Garden City High School graduate Kash Patel was described as an unqualified conspiracy theorist and a brilliant investigator seeking accountability before he was confirmed on Feb. 21 as the new FBI director.
The U.S. Senate voted 51-49 to confirm Patel’s nomination, with two Republicans joining 45 Democrats and two independents in opposition, following a contentious confirmation process that included one senator accusing the nation’s new top cop of possibly committing perjury.
“The American people deserve an FBI that is transparent, accountable, and committed to justice,” Patel said in a statement upon his confirmation. “The politicization of our justice system has eroded the public trust — but that ends today.”
Patel replaces former FBI Director Christopher Wray, who President Donald Trump had appointed during his first term in 2017 and resigned Jan. 19, one day before Trump’s second term began.
The day before the vote, U.S. Senate Democratic Whip Dick Durbin (D-Ill.) alleged Patel had lied under oath during the confirmation process when Patel denied claims that he was helping purge the FBI of agents who investigated the Jan. 6, 2021, Capitol riots.
“When asked about the possible firings of career FBI officials at his confirmation hearing, Mr. Patel, under oath, said, ‘I don’t know what’s going on right now’ at the FBI,” Durbin said. “That’s not true. Thanks to multiple brave whistleblowers, we now know that Mr. Patel likely committed perjury in making that statement.”
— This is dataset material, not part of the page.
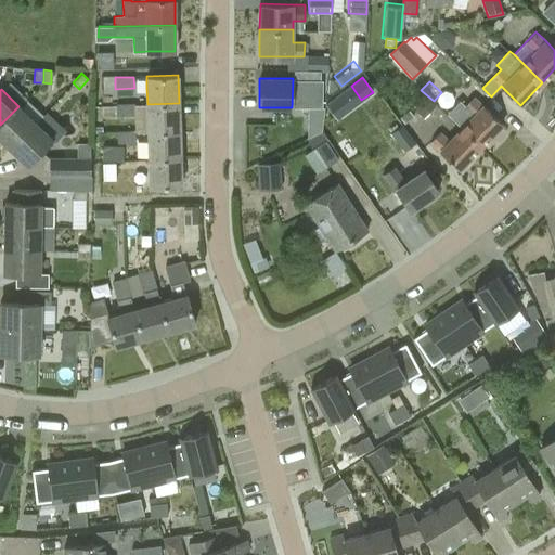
[(420,92),(411,106),(425,115),(434,101),(420,92)]
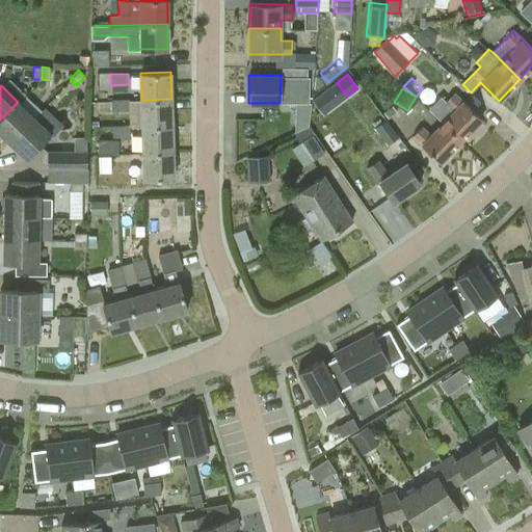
[(445,103),(453,111),(442,123),(460,140),(482,118),(455,92),(445,103)]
Erica Knight, Patel’s spokeswoman, called the allegations “second-hand gossip” and maintained that Patel “has been fully transparent with the American people throughout this process and has demonstrated the integrity and leadership needed for this role.”
In his 2023 book “Government Gangsters: The Deep State, the Truth, and the Battle for Our Democracy,” Patel wrote that he became interested in studying law while speaking with attorneys he caddied for at the Garden City Golf Club. He later served as a defense attorney, federal prosecutor, and eventually worked for former U.S. Rep. Devin Nunes (R-Calif.). Patel was widely credited with having a key role in writing the Nunes memo that questioned the legitimacy of the FBI’s evidence used at the start of its investigation into Russian interference in the 2016 presidential election. Patel later worked in Trump’s administration during his first term and also penned “The Plot Against the King,” a series of politically themed children’s books.
Critics have suggested that Patel’s 2023 book indicates he plans to use his new FBI leadership role to exact revenge against the president’s opponents, which he has also publicly stated he plans to do — although he downplayed that stance during the confirmation hearings.
“We’re going to come after the people in the media who lied about American citizens, who helped Joe Biden rig presidential elections,” Patel told former Trump adviser Steve Bannon’s podcast in 2023. “We’re going to come after you. Whether it’s criminally or civilly, we’ll figure that out.”
In addition to questioning the outcome of the elections, suggesting deep state political operatives are plotting against the president, and calling the Jan. 6 rioters “political prisoners,” he has also posted in support of QAnon, the far-right conspiracy theory that claims Trump is waging a behind-the-scenes war against elitist global child sex trafficking by Satanist cannibal pedophiles.
Among his first orders of business was to reassign thousands of FBI agents from its headquarters to field offices nationwide. He was also sworn in on Feb. 24 as acting director of the Bureau of Alcohol, Tobacco and Firearms, overseeing an agency with another 5,000 employees in addition to the more than 10,000 staffers at the FBI.
The leaders of the Nassau and Suffolk Police Benevolent Associations — the unions that represent thousands of rank-and-file officers on Long Island — issued statements in support of Patel’s nomination. Nassau County Executive Bruce Blakeman, a Trump ally, congratulated Patel’s confirmation on social media.
He wrote: “Kash’s journey from Long Island to leading the nation’s premier law enforcement agency is truly inspiring. We wish him success as he steps into this pivotal role.”